# [What is expected]
Reproduce the data below word for word, setting aside any picture it holds.

# [Supplied information]
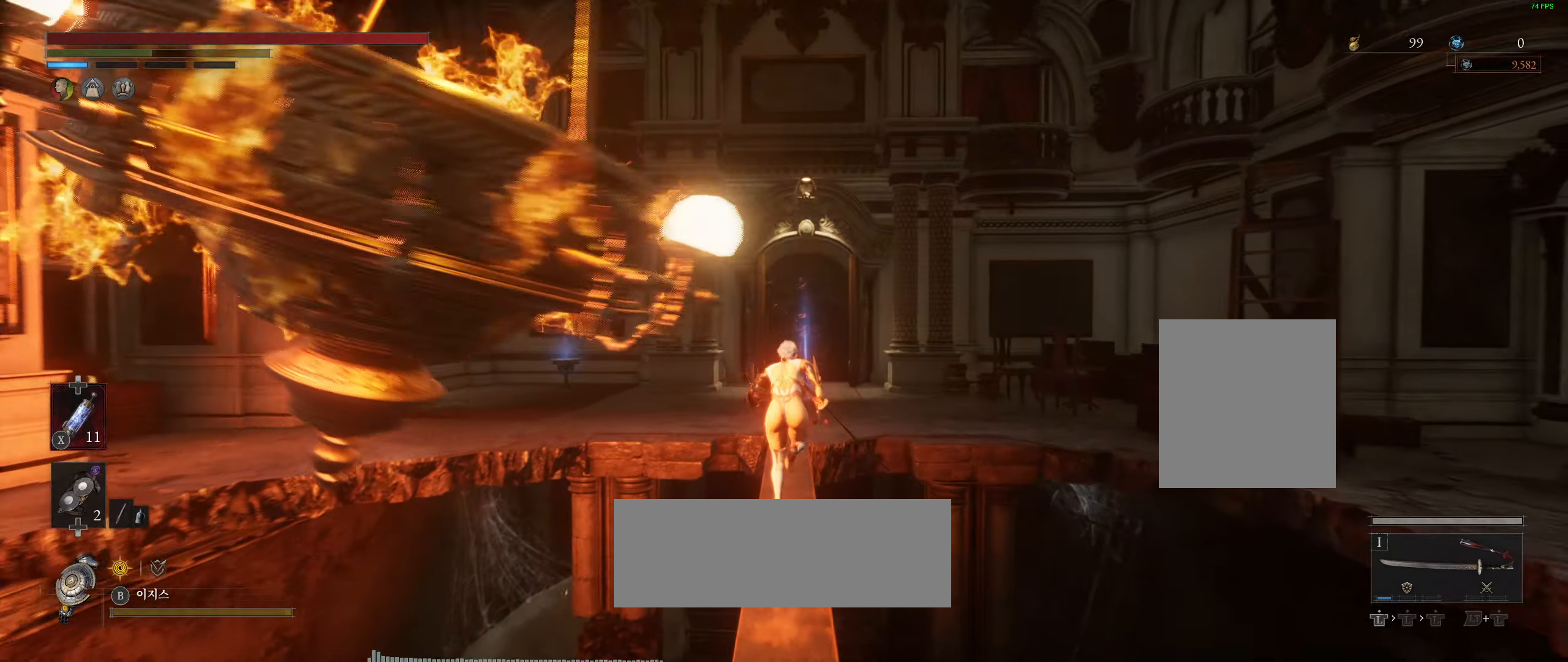
{"dt_ms": 500, "buttons": [], "left_stick": "up", "events": []}
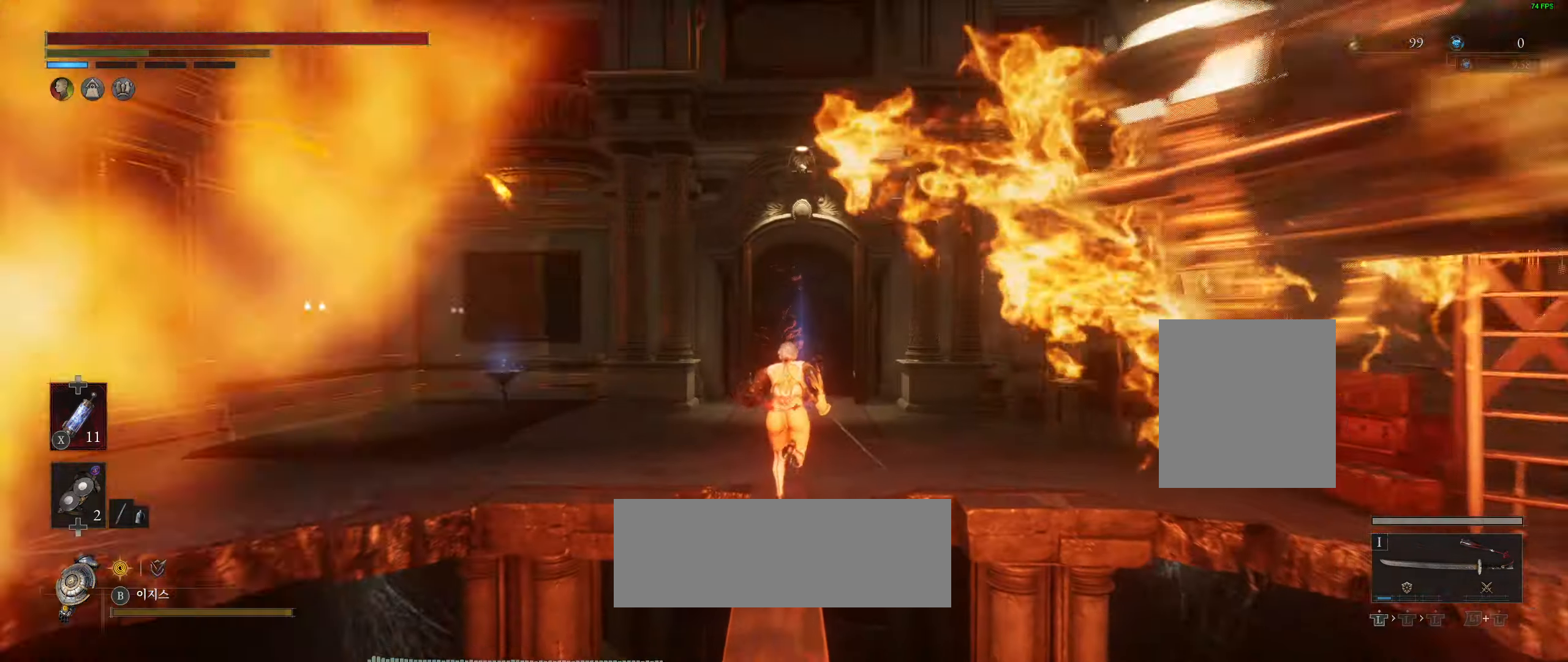
{"dt_ms": 500, "buttons": [], "left_stick": "up", "events": []}
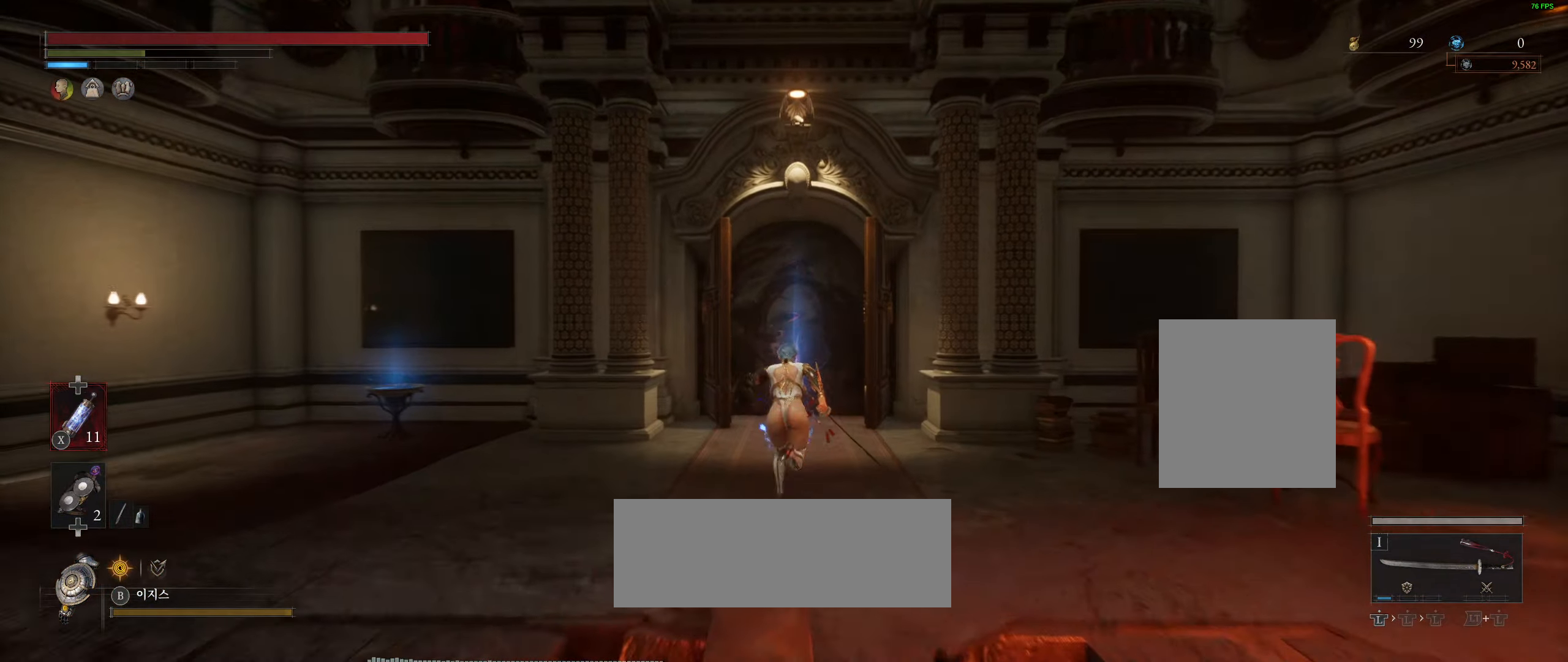
{"dt_ms": 500, "buttons": [], "left_stick": "up", "events": [[367, "Y", "down"], [450, "Y", "up"]]}
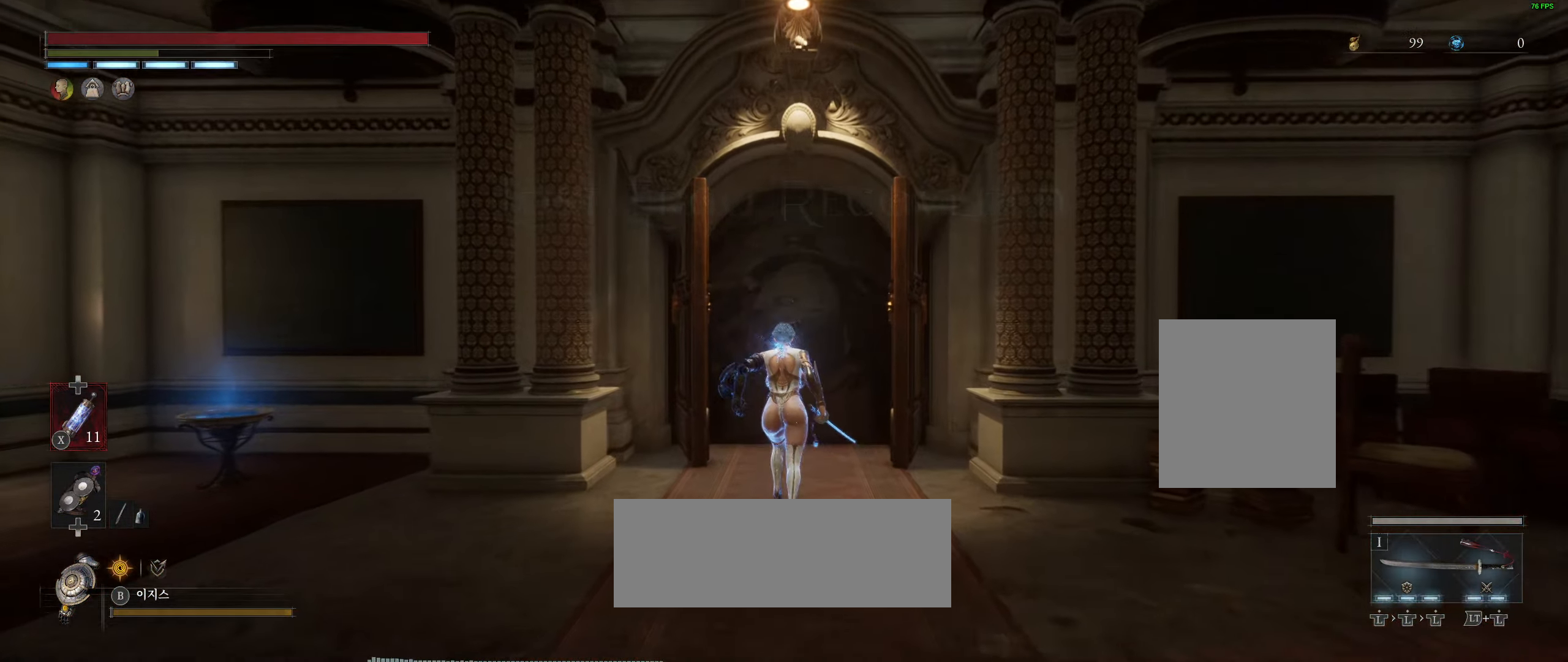
{"dt_ms": 500, "buttons": [], "left_stick": "up", "events": [[34, "Y", "down"], [134, "Y", "up"]]}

# [Solution for this exercise]
{"dt_ms": 500, "buttons": [], "left_stick": "up", "events": []}
{"dt_ms": 500, "buttons": [], "left_stick": "up", "events": []}
{"dt_ms": 500, "buttons": [], "left_stick": "up", "events": [[367, "Y", "down"], [450, "Y", "up"]]}
{"dt_ms": 500, "buttons": [], "left_stick": "up", "events": [[34, "Y", "down"], [134, "Y", "up"]]}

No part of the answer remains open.